I watched her through the window.
In front of the counter, she surveyed the restaurant, then sat in a booth. She reached inside her collar and came out with a cure that she set on the farther side of the table. She pointed at its head. The cure, with both hands, grasped the gloved tip of the pointed finger, tilted back on its heels, and pulled, and pulled. Lisette grimaced down at it, and, pantomiming alarm and exertion, leaned forward, then back, then forward again while, with her free hand, she wiped her brow, and clutched at her chest and her opposite shoulder, as though the cure might overpower her. After a minute, she turned toward the window and, seeing me staring, smiled or smirked, and I gave her a shallow nod, and I waved.

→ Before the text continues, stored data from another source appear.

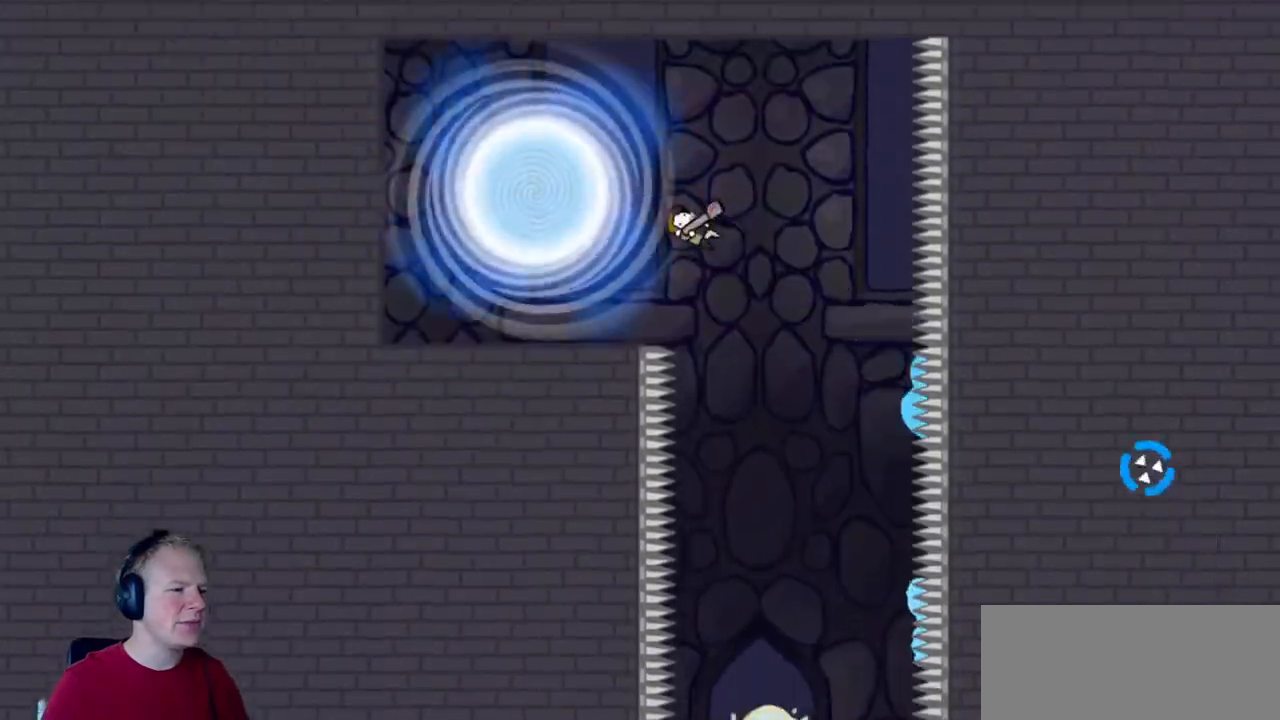
{"keys": [], "mouse": [], "events": [[250, "a", "up"]]}
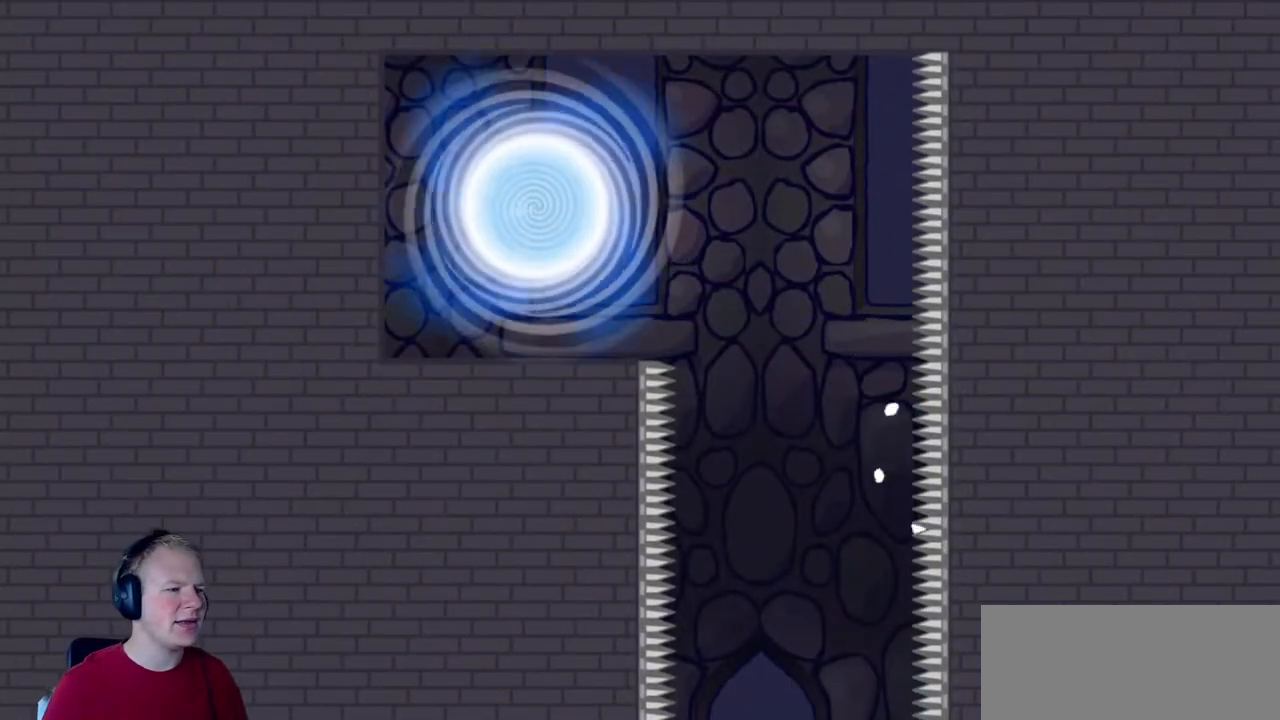
{"keys": [], "mouse": [], "events": []}
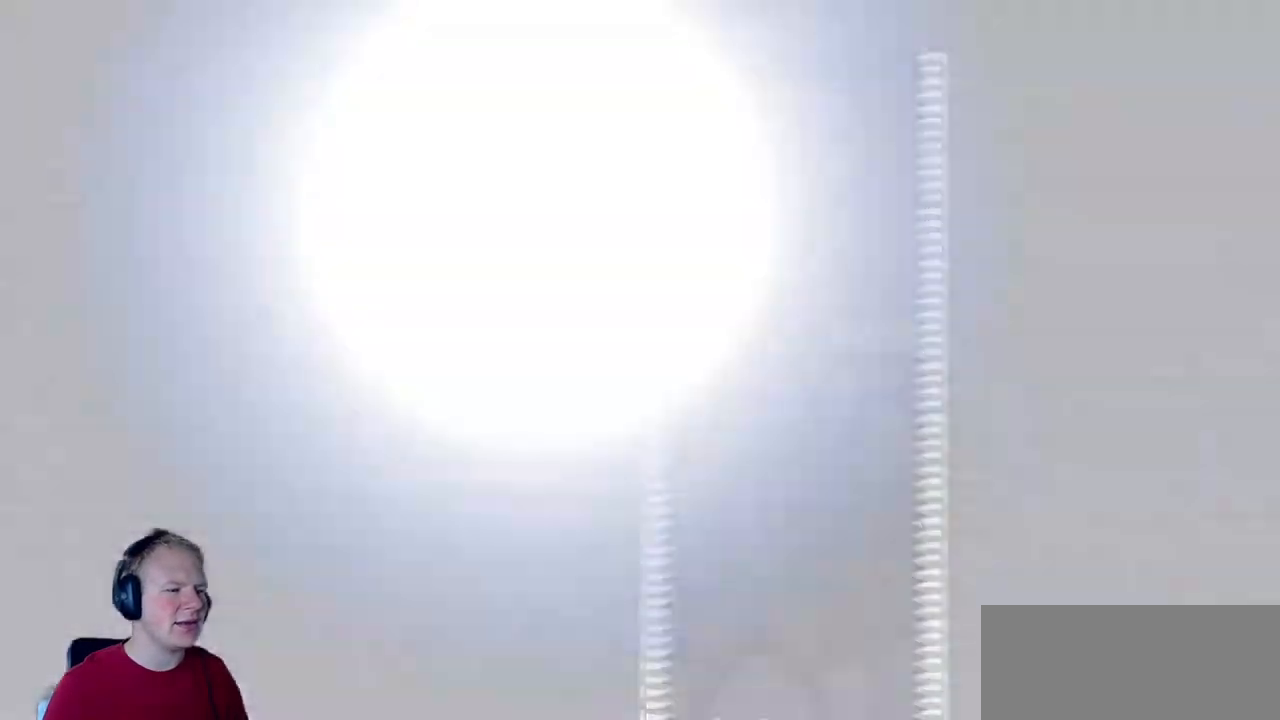
{"keys": [], "mouse": [], "events": []}
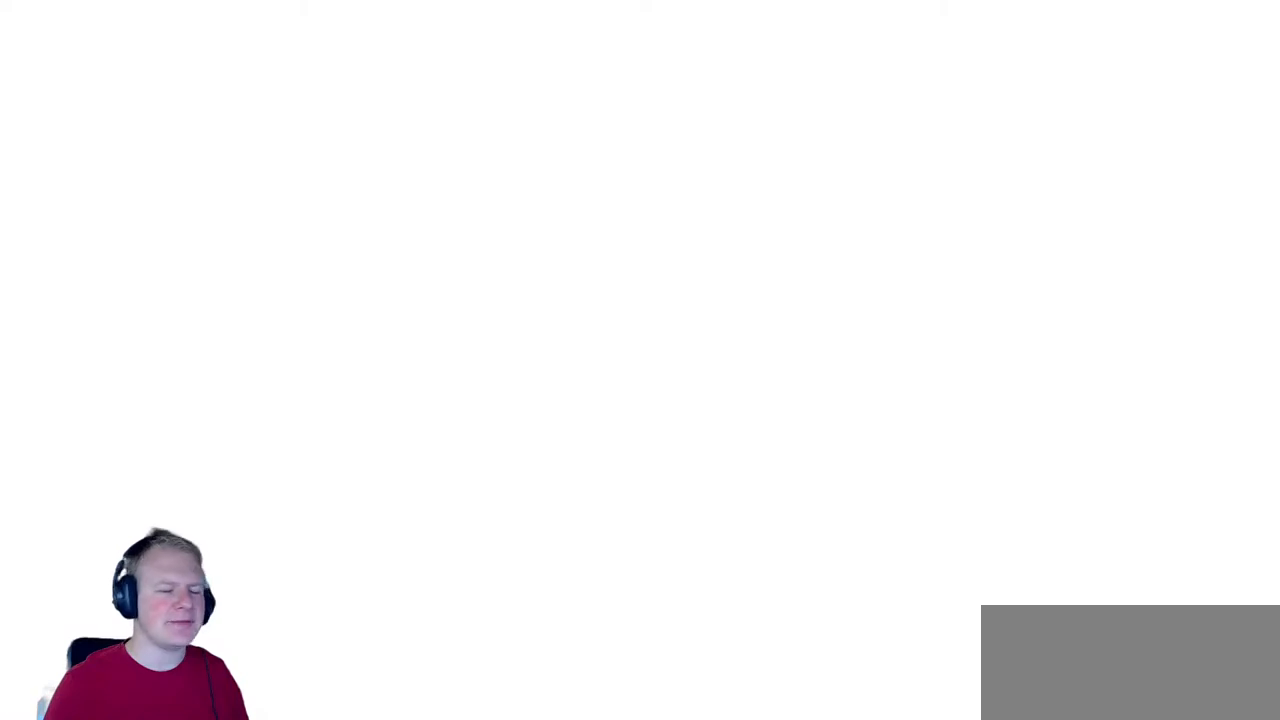
{"keys": [], "mouse": [], "events": []}
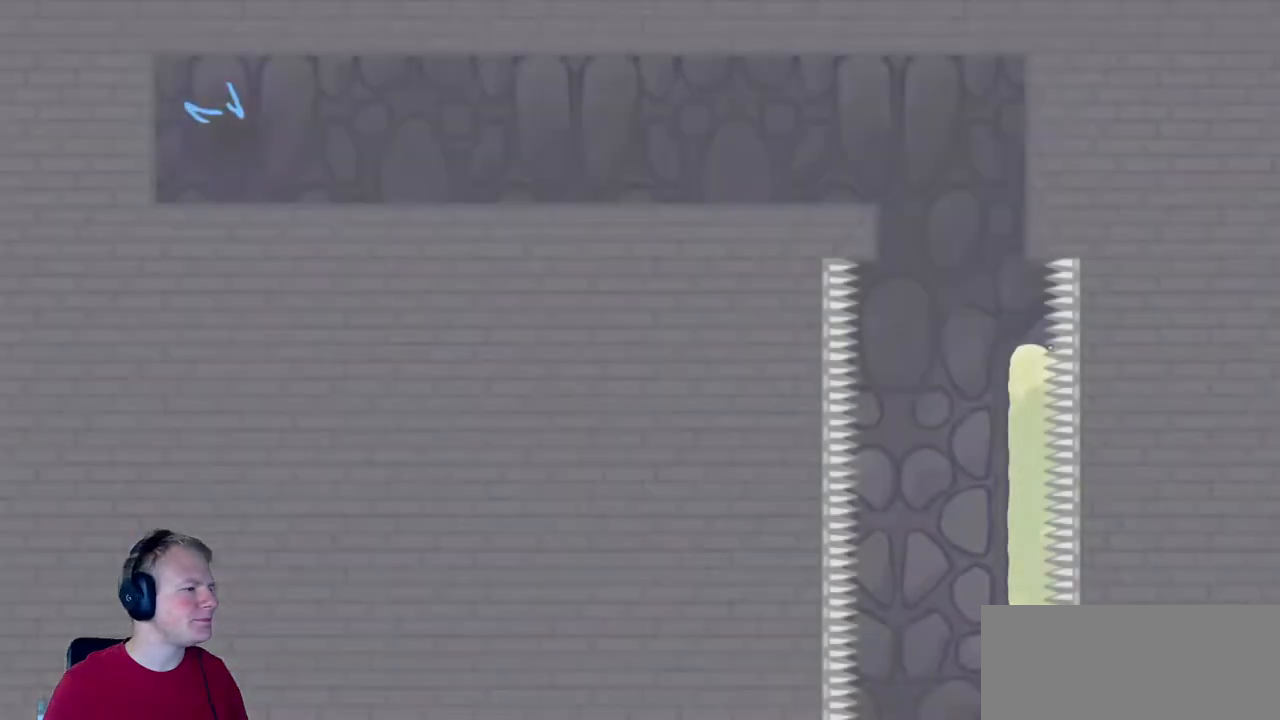
{"keys": ["d"], "mouse": [], "events": [[467, "d", "down"]]}
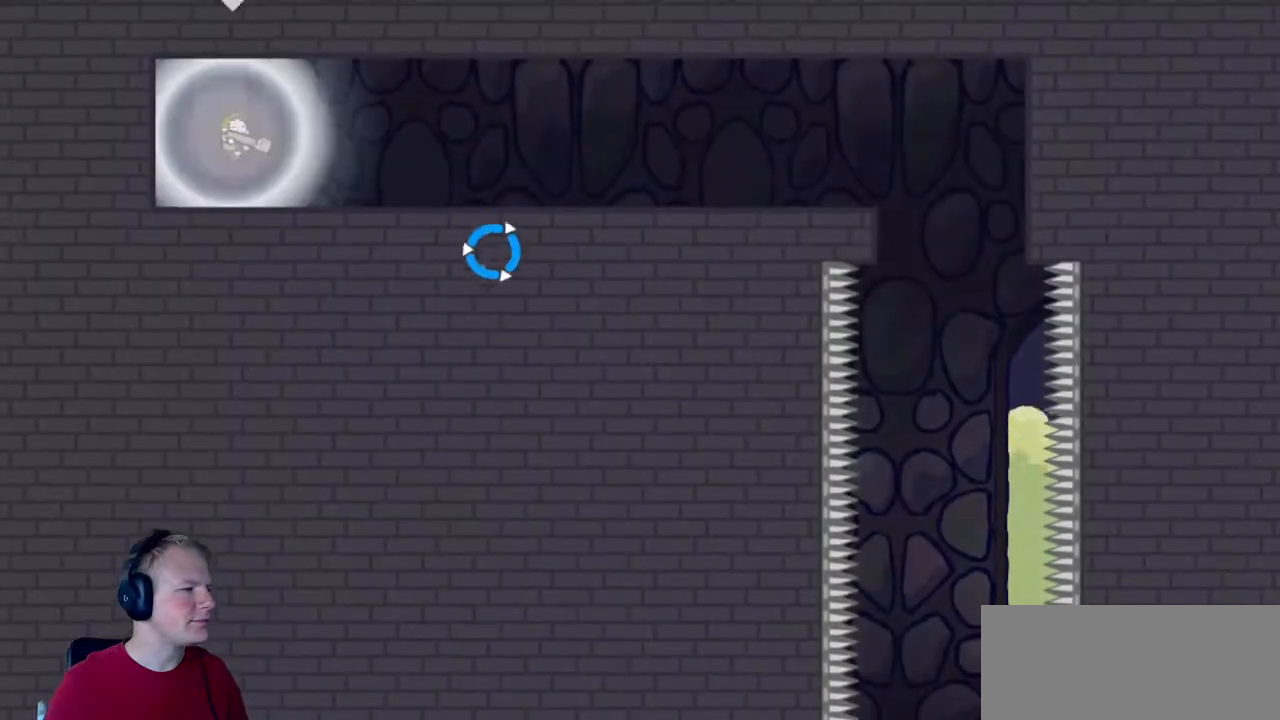
{"keys": ["d"], "mouse": [], "events": []}
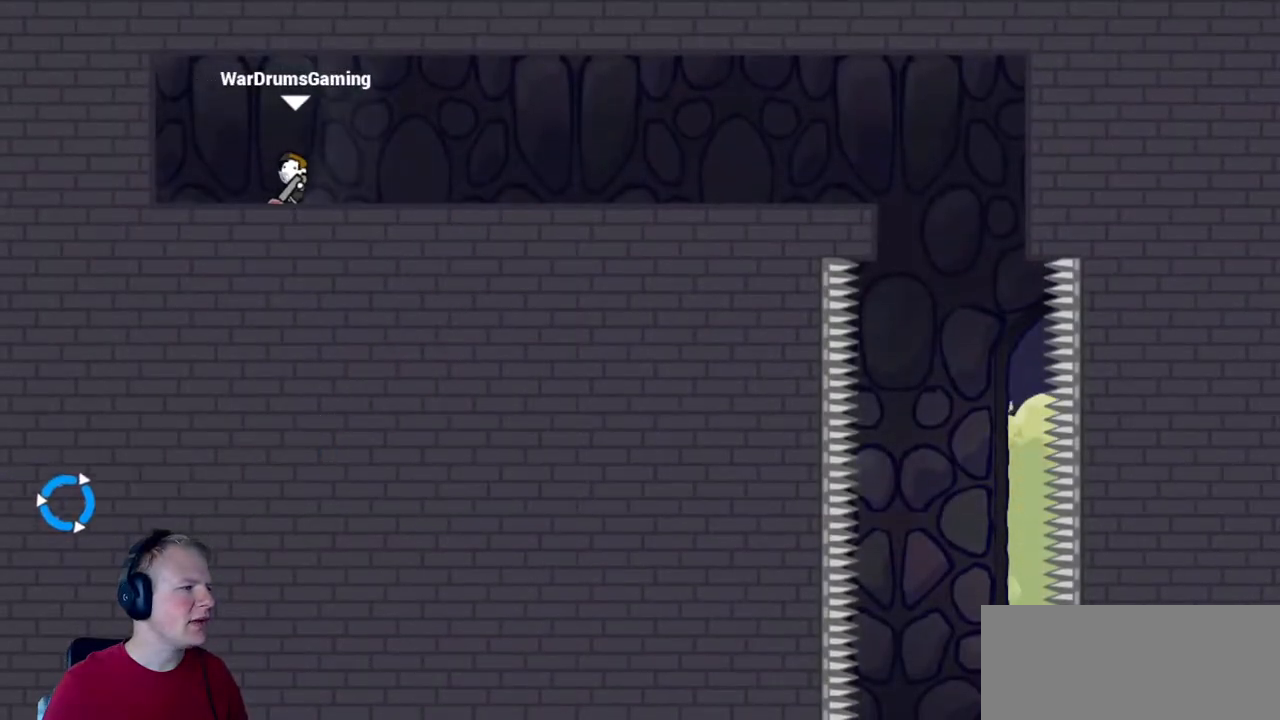
{"keys": ["d"], "mouse": ["left"], "events": [[217, "mouse_left", "down"]]}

* In the (dubious) spirit, I suppose, of Triple-J’s “Living Isn’t Functioning,” I feel obliged to note (in-foot) that although the Panacea I was given by Burroughs was identically formulated to that now available to consumers worldwide, the tiny folded info pamphlets that one finds inside today’s market-ready bottles of Panacea employ a vocabulary slightly different from that employed by those pamphlets I found inside my sample packs, which were (i.e. my pamphlets and packs were) manufactured before Graham&Swords decided to market Panacea as a dietary supplement. The sample pack pamphlet’s “active ingredients,” for example, is, in the bottle pamphlet, “proactive ingredients”; the “recommended dosage” is “recommended intake”; “other drugs” just “drugs.”